Problem to solve:
Please reproduce the records exactly, leaving out any pictures.

Data for this exercise:
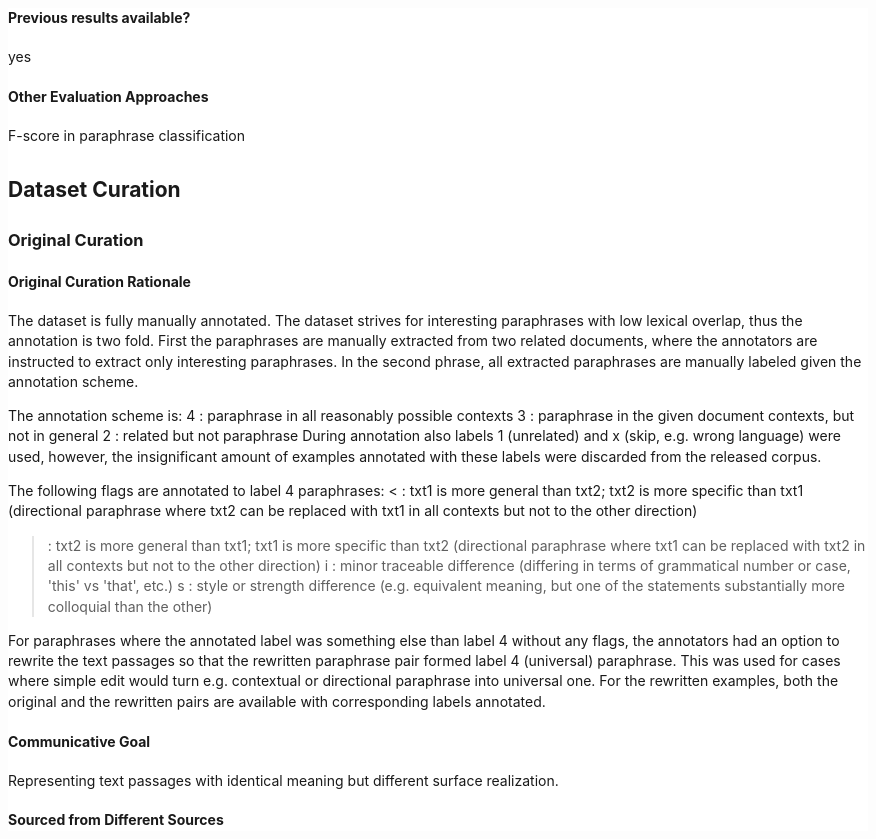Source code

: #### Previous results available?



yes

#### Other Evaluation Approaches



F-score in paraphrase classification



## Dataset Curation

### Original Curation

#### Original Curation Rationale



The dataset is fully manually annotated. The dataset strives for interesting paraphrases with low lexical overlap, thus the annotation is two fold. First the paraphrases are manually extracted from two related documents, where the annotators are instructed to extract only interesting paraphrases. In the second phrase, all extracted paraphrases are manually labeled given the annotation scheme.

The annotation scheme is:
4 : paraphrase in all reasonably possible contexts
3 : paraphrase in the given document contexts, but not in general
2 : related but not paraphrase
During annotation also labels 1 (unrelated) and x (skip, e.g. wrong language) were used, however, the insignificant amount of examples annotated with these labels were discarded from the released corpus.

The following flags are annotated to label 4 paraphrases:
< : txt1 is more general than txt2; txt2 is more specific than txt1 (directional paraphrase where txt2 can be replaced with txt1 in all contexts but not to the other direction)
> : txt2 is more general than txt1; txt1 is more specific than txt2 (directional paraphrase where txt1 can be replaced with txt2 in all contexts but not to the other direction)
i : minor traceable difference (differing in terms of grammatical number or case, 'this' vs 'that', etc.)
s : style or strength difference (e.g. equivalent meaning, but one of the statements substantially more colloquial than the other)

For paraphrases where the annotated label was something else than label 4 without any flags, the annotators had an option to rewrite the text passages so that the rewritten paraphrase pair formed label 4 (universal) paraphrase. This was used for cases where simple edit would turn e.g. contextual or directional paraphrase into universal one. For the rewritten examples, both the original and the rewritten pairs are available with corresponding labels annotated.

#### Communicative Goal



Representing text passages with identical meaning but different surface realization.

#### Sourced from Different Sources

Answer space:
Source code

: #### Previous results available?



yes

#### Other Evaluation Approaches



F-score in paraphrase classification



## Dataset Curation

### Original Curation

#### Original Curation Rationale



The dataset is fully manually annotated. The dataset strives for interesting paraphrases with low lexical overlap, thus the annotation is two fold. First the paraphrases are manually extracted from two related documents, where the annotators are instructed to extract only interesting paraphrases. In the second phrase, all extracted paraphrases are manually labeled given the annotation scheme.

The annotation scheme is:
4 : paraphrase in all reasonably possible contexts
3 : paraphrase in the given document contexts, but not in general
2 : related but not paraphrase
During annotation also labels 1 (unrelated) and x (skip, e.g. wrong language) were used, however, the insignificant amount of examples annotated with these labels were discarded from the released corpus.

The following flags are annotated to label 4 paraphrases:
< : txt1 is more general than txt2; txt2 is more specific than txt1 (directional paraphrase where txt2 can be replaced with txt1 in all contexts but not to the other direction)
> : txt2 is more general than txt1; txt1 is more specific than txt2 (directional paraphrase where txt1 can be replaced with txt2 in all contexts but not to the other direction)
i : minor traceable difference (differing in terms of grammatical number or case, 'this' vs 'that', etc.)
s : style or strength difference (e.g. equivalent meaning, but one of the statements substantially more colloquial than the other)

For paraphrases where the annotated label was something else than label 4 without any flags, the annotators had an option to rewrite the text passages so that the rewritten paraphrase pair formed label 4 (universal) paraphrase. This was used for cases where simple edit would turn e.g. contextual or directional paraphrase into universal one. For the rewritten examples, both the original and the rewritten pairs are available with corresponding labels annotated.

#### Communicative Goal



Representing text passages with identical meaning but different surface realization.

#### Sourced from Different Sources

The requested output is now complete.